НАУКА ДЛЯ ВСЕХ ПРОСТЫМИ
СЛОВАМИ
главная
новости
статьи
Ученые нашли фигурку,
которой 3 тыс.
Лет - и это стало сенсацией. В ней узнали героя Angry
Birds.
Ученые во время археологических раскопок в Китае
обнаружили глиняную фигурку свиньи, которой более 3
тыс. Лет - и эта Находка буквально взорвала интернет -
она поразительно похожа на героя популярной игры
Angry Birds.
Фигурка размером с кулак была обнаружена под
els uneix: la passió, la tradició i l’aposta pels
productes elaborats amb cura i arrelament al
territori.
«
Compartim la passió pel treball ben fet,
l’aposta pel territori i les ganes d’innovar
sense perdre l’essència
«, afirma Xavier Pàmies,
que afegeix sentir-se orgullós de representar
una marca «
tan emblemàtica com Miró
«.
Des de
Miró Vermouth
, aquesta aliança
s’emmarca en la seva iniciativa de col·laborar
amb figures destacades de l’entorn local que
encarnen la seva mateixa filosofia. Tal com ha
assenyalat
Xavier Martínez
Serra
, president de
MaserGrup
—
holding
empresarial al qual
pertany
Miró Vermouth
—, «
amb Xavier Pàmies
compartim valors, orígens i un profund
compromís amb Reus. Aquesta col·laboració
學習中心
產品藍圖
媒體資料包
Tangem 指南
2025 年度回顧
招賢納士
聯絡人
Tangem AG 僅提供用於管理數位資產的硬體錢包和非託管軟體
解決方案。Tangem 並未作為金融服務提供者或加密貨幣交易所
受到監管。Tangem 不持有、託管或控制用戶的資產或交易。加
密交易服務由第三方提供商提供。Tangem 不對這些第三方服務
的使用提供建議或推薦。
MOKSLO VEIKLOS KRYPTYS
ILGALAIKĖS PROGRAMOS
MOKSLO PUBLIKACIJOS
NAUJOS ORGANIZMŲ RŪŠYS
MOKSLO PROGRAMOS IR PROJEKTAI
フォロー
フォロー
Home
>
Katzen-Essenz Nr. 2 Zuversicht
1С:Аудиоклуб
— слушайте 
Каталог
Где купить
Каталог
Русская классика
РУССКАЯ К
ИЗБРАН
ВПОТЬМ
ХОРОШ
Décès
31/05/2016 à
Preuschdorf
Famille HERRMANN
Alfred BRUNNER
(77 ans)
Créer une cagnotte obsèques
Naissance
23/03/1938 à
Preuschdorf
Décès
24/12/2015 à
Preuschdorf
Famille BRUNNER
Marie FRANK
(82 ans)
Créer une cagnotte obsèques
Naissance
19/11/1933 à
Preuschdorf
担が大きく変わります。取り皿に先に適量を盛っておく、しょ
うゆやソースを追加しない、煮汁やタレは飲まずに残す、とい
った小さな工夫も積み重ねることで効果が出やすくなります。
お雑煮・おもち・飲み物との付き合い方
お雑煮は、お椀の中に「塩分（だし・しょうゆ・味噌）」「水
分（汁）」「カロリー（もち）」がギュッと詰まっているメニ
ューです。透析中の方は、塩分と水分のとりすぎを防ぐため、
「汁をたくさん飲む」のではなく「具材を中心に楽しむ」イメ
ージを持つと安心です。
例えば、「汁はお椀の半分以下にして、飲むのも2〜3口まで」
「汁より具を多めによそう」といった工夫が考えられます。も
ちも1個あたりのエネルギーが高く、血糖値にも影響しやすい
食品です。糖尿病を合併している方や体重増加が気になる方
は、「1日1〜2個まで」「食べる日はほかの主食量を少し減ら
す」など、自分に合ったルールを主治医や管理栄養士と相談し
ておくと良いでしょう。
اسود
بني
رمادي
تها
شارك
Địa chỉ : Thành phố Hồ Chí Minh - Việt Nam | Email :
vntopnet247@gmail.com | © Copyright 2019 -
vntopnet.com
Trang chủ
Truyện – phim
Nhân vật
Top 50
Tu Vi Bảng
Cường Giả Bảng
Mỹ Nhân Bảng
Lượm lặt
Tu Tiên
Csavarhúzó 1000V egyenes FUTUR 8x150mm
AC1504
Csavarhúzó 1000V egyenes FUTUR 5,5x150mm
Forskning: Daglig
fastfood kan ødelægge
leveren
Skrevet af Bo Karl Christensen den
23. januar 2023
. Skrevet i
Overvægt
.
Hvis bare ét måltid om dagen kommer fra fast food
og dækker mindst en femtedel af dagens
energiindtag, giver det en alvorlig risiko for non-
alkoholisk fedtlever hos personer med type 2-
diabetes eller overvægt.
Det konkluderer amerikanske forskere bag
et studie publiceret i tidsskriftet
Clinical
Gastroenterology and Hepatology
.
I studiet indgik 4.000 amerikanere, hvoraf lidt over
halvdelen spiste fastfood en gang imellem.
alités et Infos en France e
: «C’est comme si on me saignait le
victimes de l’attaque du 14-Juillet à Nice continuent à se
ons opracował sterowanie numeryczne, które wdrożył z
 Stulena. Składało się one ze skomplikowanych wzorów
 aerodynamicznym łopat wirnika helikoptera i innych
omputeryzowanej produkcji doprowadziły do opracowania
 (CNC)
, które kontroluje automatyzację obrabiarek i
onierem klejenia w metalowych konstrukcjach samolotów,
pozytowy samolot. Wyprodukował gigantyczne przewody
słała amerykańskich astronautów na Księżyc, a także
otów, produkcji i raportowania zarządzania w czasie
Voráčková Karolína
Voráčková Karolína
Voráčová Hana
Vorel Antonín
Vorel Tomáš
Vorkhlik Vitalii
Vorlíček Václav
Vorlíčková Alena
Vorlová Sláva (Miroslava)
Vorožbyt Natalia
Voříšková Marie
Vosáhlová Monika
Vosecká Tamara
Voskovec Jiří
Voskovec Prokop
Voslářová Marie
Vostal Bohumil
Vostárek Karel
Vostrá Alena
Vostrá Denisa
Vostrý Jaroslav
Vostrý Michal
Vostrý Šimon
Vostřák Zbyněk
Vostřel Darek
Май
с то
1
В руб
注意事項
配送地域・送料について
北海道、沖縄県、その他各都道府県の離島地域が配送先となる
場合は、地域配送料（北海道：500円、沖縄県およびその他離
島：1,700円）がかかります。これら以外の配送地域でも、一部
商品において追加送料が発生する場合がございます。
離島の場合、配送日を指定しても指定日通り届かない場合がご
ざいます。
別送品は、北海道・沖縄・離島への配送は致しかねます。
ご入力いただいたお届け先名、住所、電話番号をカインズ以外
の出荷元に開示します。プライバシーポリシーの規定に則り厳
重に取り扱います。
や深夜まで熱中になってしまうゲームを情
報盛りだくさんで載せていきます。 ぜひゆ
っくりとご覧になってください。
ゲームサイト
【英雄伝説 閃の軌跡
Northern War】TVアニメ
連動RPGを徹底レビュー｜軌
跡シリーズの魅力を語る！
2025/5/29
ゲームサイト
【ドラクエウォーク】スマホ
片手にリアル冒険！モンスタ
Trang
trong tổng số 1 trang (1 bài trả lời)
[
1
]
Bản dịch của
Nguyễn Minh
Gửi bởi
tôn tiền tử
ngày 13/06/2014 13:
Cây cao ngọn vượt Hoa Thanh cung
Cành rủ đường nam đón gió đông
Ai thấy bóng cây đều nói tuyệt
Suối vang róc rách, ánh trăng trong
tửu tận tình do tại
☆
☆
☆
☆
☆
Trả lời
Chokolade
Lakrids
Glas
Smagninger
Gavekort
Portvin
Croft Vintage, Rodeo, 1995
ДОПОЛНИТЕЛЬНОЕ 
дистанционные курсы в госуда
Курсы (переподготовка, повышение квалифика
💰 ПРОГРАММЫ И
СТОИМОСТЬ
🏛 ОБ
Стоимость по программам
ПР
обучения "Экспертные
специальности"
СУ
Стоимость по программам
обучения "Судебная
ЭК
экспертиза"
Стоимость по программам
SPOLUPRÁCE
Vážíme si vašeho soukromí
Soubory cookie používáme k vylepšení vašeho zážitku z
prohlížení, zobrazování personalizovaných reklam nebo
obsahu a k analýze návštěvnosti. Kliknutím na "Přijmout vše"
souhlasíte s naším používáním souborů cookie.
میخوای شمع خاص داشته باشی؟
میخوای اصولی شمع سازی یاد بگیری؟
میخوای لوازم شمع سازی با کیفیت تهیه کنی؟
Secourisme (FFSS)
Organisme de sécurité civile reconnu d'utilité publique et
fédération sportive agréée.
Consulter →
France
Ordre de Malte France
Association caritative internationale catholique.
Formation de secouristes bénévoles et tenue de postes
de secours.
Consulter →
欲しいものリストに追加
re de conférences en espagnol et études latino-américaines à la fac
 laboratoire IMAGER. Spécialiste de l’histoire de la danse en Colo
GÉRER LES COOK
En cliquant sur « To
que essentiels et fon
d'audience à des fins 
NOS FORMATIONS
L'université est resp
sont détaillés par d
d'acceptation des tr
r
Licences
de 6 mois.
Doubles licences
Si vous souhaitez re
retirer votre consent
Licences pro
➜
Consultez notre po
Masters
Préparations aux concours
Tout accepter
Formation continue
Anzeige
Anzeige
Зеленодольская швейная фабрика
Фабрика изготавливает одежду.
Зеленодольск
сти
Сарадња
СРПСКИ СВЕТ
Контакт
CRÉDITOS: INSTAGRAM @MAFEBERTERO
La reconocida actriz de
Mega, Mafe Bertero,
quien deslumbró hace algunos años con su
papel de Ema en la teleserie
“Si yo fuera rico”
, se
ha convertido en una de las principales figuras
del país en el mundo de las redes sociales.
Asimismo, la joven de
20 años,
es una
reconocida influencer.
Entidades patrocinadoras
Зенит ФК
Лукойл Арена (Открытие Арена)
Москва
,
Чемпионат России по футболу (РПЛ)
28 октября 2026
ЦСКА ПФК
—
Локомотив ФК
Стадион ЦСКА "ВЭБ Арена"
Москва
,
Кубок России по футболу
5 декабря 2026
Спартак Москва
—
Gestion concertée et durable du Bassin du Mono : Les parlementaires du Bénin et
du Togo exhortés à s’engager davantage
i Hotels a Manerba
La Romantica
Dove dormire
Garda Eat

———

*Problem to work on*
Print the listing from its first line through the line containing "encarnen la seva", inclusive, reproducing each line verbatim.

*Result of the task*
НАУКА ДЛЯ ВСЕХ ПРОСТЫМИ
СЛОВАМИ
главная
новости
статьи
Ученые нашли фигурку,
которой 3 тыс.
Лет - и это стало сенсацией. В ней узнали героя Angry
Birds.
Ученые во время археологических раскопок в Китае
обнаружили глиняную фигурку свиньи, которой более 3
тыс. Лет - и эта Находка буквально взорвала интернет -
она поразительно похожа на героя популярной игры
Angry Birds.
Фигурка размером с кулак была обнаружена под
els uneix: la passió, la tradició i l’aposta pels
productes elaborats amb cura i arrelament al
territori.
«
Compartim la passió pel treball ben fet,
l’aposta pel territori i les ganes d’innovar
sense perdre l’essència
«, afirma Xavier Pàmies,
que afegeix sentir-se orgullós de representar
una marca «
tan emblemàtica com Miró
«.
Des de
Miró Vermouth
, aquesta aliança
s’emmarca en la seva iniciativa de col·laborar
amb figures destacades de l’entorn local que
encarnen la seva mateixa filosofia. Tal com ha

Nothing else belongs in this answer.